A censura do corpo
Por Gabriel Silveira
Em “Sol da Meia-Noite”, Scott Speer tentar estabelecer um retrato, a priori, singelo do pesadelo de uma vítima de Xeroderma Pigmentosum, ou como o suas personagens gostam de abreviar, XP, uma desordem genética de reparação do DNA/ADN onde o organismo é incapaz de reparar os danos causados pela radiação UV. Assim como a pronúncia do nome completo da doença pode soar um pouco agressivo, as dores em si da experiência são um massacre espiritual a parte, desde a menor exposição ao sol o corpo torna-se sujeito a queimaduras solares severas na primeira exposição solar de um recém nascido que, caso o corpo esteja sujeito à outras exposições no decorrer da vida, o mesmo acaba fadado a fatais degenerações como ulcerações corneanas, bolhas de queimaduras às menores exposições e um enorme leque de danos a pele que resultam nos mais agressivos e fatais cânceres. Sendo uma condição raríssima, a pesquisa contemporânea não obteve recursos ou resultados que pudessem somar na luta de tais vítimas, estas encontram-se fadadas a viver uma reclusa vida de fuga, onde há apenas a luz do luar.
A malha dramática construída por Scott Speer pinta uma composição da face severamente danificada pelos horrores desta doença como um, maravilhosamente maquiado, rosto de bebê de uma top model, no caso, literalmente, de uma ex-estrela mirim da Disney. A protagonista Katie (Bella Thorne) vive em uma redoma de filme de controle solar criada por seu pai (Rob Riggle). Nesta polida bolha noturna, Speer dá luz a uma polÍtica de censura estética de seu próprio objeto, a personagem de Thorne é composta como uma adolescente média americana dotada da mais clara pele maquiada que uma câmera poderia capturar. E é com base nesta censura que o diretor tenta construir um inofensivo drama romântico adolescente, à moda de A culpa é das estrelas, travestido de campanha de arrecadação de fundos de uma organização médica combatente.
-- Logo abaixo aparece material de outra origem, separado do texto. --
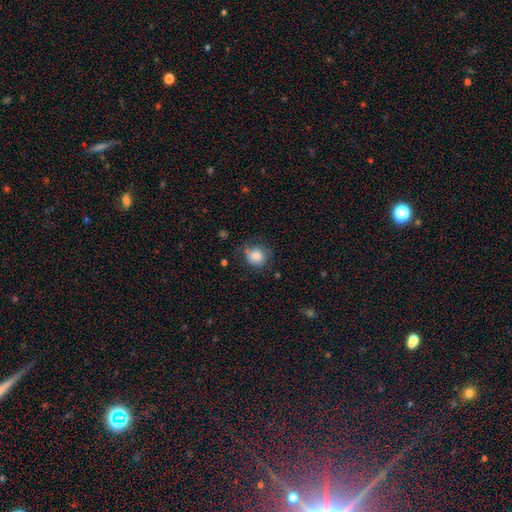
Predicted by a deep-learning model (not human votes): Smooth or featured?
  - smooth: 80% *
  - featured or disk: 11%
  - star or artifact: 9%
How rounded?
  - round: 80% *
  - in between: 19%
  - cigar-shaped: 1%
Merging?
  - none: 65% *
  - minor disturbance: 24%
  - major disturbance: 9%
  - merger: 2%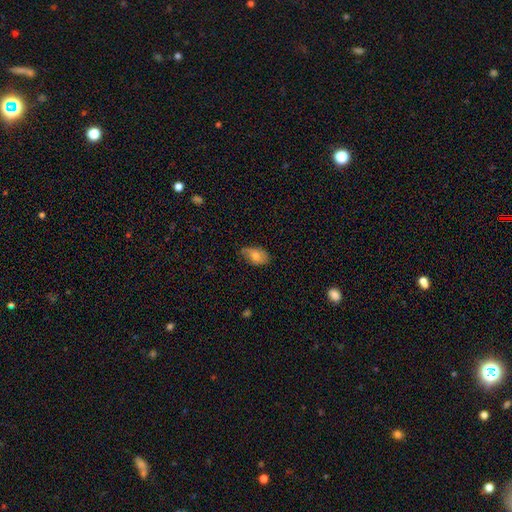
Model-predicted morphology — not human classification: This is likely a smooth galaxy (69%). How rounded: clearly in between (91%). Merging: likely none (67%).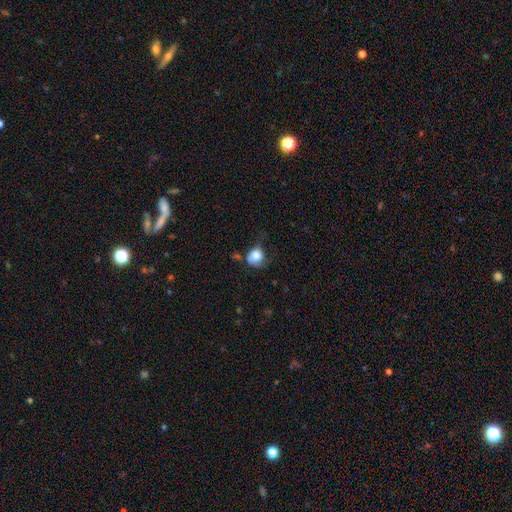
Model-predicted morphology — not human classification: smooth 79%, featured or disk 13%, star or artifact 9%. Down the decision tree: how rounded — round (71%); merging — none (35%).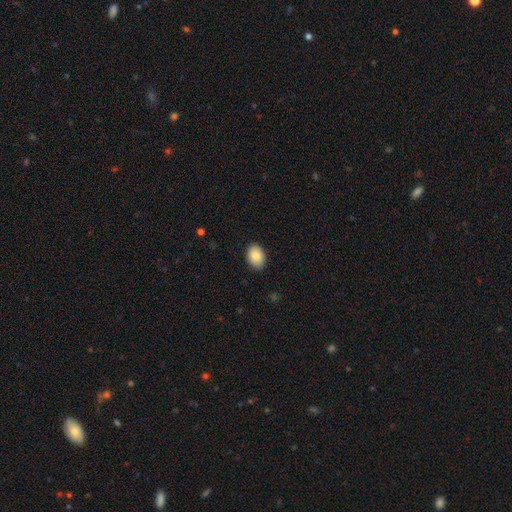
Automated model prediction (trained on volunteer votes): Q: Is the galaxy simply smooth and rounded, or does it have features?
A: smooth — 87%.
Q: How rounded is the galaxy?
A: in between — 80%.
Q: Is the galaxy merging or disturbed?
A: none — 86%.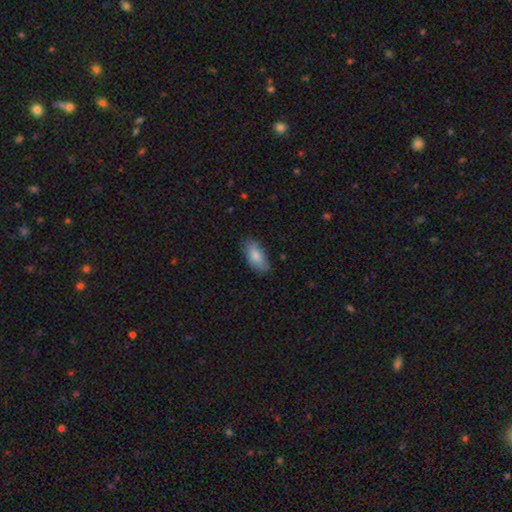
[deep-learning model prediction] A smooth galaxy with no disk features (81%) that is in between round and cigar-shaped (91%).

Vote fractions:
- Smooth or featured? smooth: 81% / featured or disk: 13% / star or artifact: 6%
- How rounded? in between: 91% / cigar-shaped: 7% / round: 3%
- Merging? none: 78% / minor disturbance: 17% / major disturbance: 3% / merger: 1%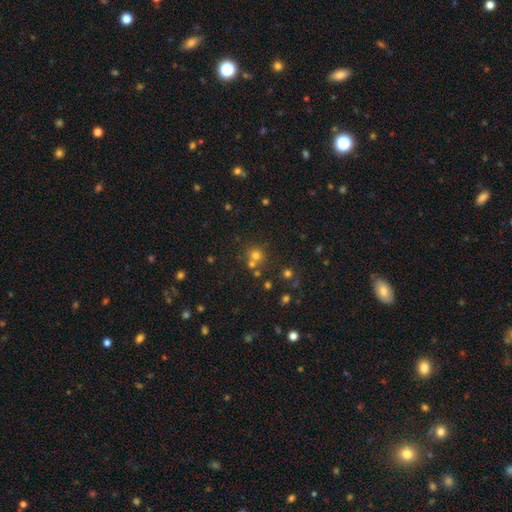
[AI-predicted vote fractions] This appears to be a smooth galaxy with no disk features (66%) that is round (88%). Merging: none (59%).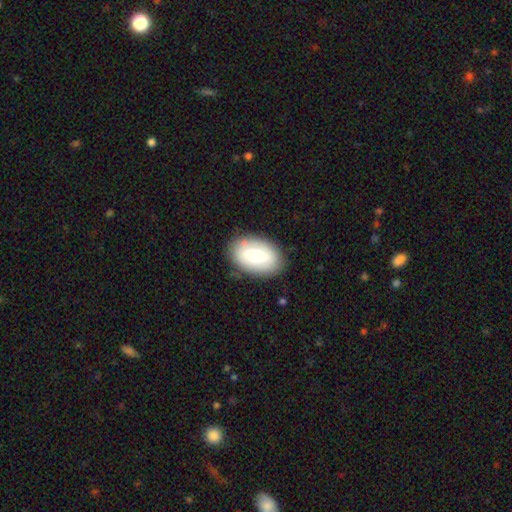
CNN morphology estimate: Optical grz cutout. It shows a smooth galaxy with no disk features (63%) that is in between round and cigar-shaped (90%). Merging: none (83%).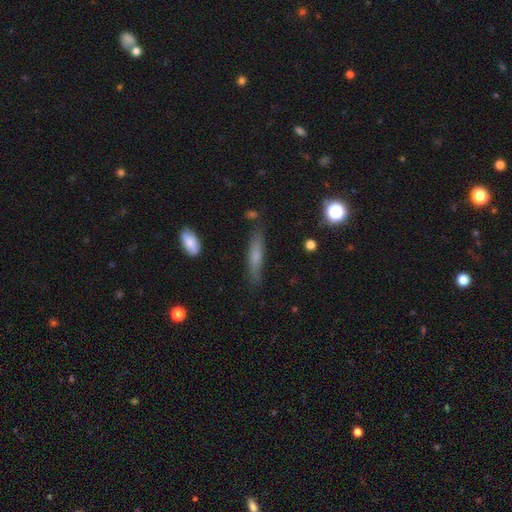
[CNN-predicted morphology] smooth_or_featured: smooth (p=0.62) [alt: featured or disk p=0.30]
how_rounded: cigar-shaped (p=0.84) [alt: in between p=0.14]
merging: none (p=0.80) [alt: minor disturbance p=0.14]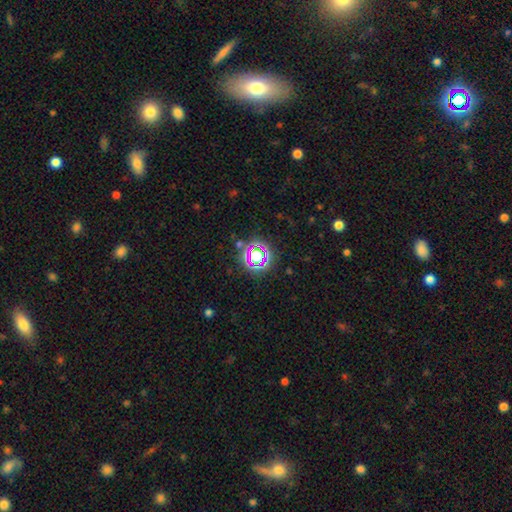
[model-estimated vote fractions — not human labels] star or artifact 63%, smooth 24%, featured or disk 12%.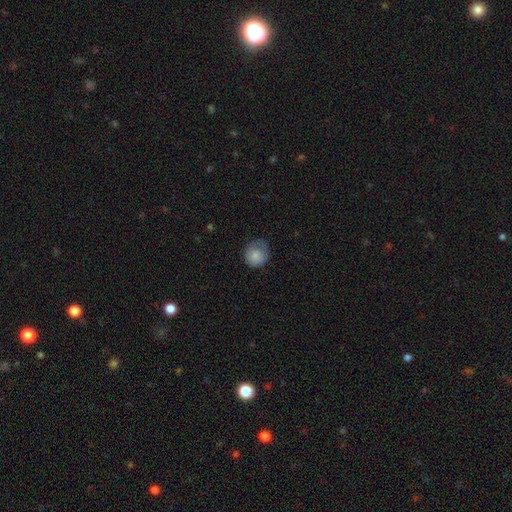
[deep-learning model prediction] The model was most divided on "merging": none: 53%, minor disturbance: 31%, major disturbance: 15%, merger: 1%. More confident: how rounded — round (83%); smooth or featured — smooth (81%).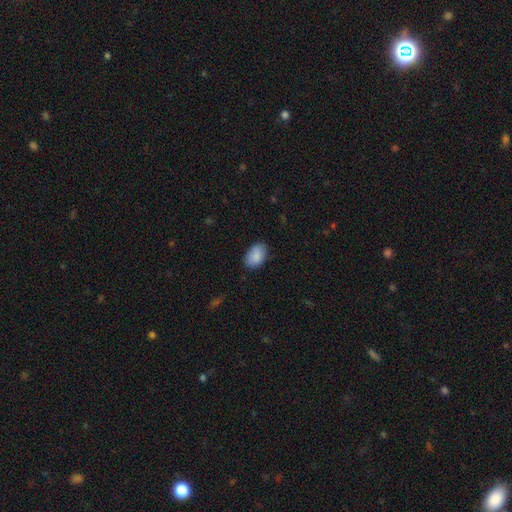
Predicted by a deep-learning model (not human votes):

E num discurso de “querer viver como alguém além de uma doença”, Speer acaba compondo um campo onde Katie explora os maiores pontos de referências dos cânones folclóricos do coming of age de um ensino médio hollywoodiano que é filmado como um vídeo clipe encomendado por uma rádio Top 40 que quer entrar no contato mais íntimo que conseguirem com a possível audiência daquela geração que vem depois dos millennials. O senso de espaço estabelecido no uso brilhantino dos flares anamórficos é distante e artificial quando trata de estabelecer a presença destes corpos que gritam pelo contato. Ainda mais o de Katie, que quando finalmente quebra o ciclo de sua vida de reclusão, ao começar uma relação com o rapaz que amou distante e platonicamente através da janela de sua infância, é, ainda, articulada como a mesma menina doce de pele saudável.
O tom inofensivo e ingênuo da disposição das experiências de Katie acabam gerando momentos de positivas cadências cômicas que, infelizmente, soam defasadas, na maior parte do tempo, por serem sufocadas pela ausência de qualquer malogro espiritual destes infortúnios que somente são o que são pela ocorrência da morte, que ela mesma, por fim é expressada como um evento curado a base de sorrisos e canções.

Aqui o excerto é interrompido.